From the entries below, please gather each line containing the string "adamlar".
_____
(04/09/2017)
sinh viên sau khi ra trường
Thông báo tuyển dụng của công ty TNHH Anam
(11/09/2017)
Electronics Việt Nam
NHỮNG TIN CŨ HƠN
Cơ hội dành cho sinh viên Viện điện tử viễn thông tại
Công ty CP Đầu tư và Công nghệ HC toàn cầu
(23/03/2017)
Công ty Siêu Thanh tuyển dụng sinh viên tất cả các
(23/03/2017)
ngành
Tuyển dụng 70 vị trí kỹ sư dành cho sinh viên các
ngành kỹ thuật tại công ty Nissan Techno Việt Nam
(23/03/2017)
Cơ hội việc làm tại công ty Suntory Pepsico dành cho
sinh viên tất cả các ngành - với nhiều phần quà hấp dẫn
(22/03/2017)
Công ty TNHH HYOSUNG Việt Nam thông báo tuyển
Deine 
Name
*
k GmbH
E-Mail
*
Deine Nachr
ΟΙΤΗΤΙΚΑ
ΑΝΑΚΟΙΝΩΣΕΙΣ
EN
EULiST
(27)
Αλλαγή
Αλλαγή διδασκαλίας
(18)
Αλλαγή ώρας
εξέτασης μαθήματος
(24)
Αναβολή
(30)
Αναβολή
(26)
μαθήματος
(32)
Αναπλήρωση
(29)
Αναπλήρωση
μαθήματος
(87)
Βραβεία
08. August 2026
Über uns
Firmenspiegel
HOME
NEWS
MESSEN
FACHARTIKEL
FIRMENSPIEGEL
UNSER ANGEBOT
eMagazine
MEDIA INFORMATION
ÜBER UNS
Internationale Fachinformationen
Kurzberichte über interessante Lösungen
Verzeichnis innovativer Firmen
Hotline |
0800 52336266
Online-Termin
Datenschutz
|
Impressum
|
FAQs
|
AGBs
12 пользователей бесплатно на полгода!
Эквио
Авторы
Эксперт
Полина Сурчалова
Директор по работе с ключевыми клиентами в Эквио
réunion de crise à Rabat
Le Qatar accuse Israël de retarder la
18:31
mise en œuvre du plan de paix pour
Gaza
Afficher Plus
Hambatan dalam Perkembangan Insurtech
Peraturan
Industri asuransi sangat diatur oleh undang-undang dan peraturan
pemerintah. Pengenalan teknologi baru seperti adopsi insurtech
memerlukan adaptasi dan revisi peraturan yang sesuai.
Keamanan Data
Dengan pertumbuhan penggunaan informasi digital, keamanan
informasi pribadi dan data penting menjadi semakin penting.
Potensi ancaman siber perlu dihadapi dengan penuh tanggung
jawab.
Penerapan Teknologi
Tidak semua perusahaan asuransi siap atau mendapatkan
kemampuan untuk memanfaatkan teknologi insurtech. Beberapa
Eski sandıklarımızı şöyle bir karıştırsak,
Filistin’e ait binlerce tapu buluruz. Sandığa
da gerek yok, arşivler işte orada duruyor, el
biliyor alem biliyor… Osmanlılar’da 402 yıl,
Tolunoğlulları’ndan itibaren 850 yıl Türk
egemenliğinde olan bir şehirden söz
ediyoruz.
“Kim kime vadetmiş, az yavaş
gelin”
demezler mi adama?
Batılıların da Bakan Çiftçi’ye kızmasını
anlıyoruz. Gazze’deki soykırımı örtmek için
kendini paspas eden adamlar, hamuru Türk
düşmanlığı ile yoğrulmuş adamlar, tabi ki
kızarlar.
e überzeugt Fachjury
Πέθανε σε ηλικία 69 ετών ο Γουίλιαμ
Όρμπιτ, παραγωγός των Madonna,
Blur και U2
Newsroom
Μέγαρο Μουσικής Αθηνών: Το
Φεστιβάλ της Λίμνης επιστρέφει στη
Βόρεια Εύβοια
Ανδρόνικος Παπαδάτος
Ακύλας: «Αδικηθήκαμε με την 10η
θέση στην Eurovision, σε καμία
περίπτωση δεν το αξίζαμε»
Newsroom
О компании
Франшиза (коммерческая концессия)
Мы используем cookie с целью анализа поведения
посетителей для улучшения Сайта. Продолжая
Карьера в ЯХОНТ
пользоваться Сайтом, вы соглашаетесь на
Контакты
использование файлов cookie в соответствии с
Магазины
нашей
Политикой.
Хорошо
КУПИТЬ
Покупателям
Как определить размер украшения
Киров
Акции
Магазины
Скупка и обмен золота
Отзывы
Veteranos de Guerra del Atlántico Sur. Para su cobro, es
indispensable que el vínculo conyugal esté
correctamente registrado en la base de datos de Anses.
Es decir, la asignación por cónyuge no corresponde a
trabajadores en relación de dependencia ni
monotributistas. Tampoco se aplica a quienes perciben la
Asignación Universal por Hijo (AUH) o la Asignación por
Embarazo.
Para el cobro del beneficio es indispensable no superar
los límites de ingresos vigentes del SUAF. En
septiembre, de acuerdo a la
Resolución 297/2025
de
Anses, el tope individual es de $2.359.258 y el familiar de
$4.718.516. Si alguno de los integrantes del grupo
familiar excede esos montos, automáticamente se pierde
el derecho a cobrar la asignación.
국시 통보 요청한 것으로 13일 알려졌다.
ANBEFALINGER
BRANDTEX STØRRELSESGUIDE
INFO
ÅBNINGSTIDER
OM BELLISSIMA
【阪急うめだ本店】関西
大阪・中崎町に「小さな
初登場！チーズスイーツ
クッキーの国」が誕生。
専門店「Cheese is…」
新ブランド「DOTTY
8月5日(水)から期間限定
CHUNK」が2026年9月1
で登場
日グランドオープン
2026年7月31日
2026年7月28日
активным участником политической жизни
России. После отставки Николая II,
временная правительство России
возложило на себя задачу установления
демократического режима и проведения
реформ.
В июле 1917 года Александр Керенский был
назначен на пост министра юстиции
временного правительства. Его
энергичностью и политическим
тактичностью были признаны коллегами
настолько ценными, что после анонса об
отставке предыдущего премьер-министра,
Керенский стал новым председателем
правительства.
_____
> [Solution for this exercise]:
kendini paspas eden adamlar, hamuru Türk
düşmanlığı ile yoğrulmuş adamlar, tabi ki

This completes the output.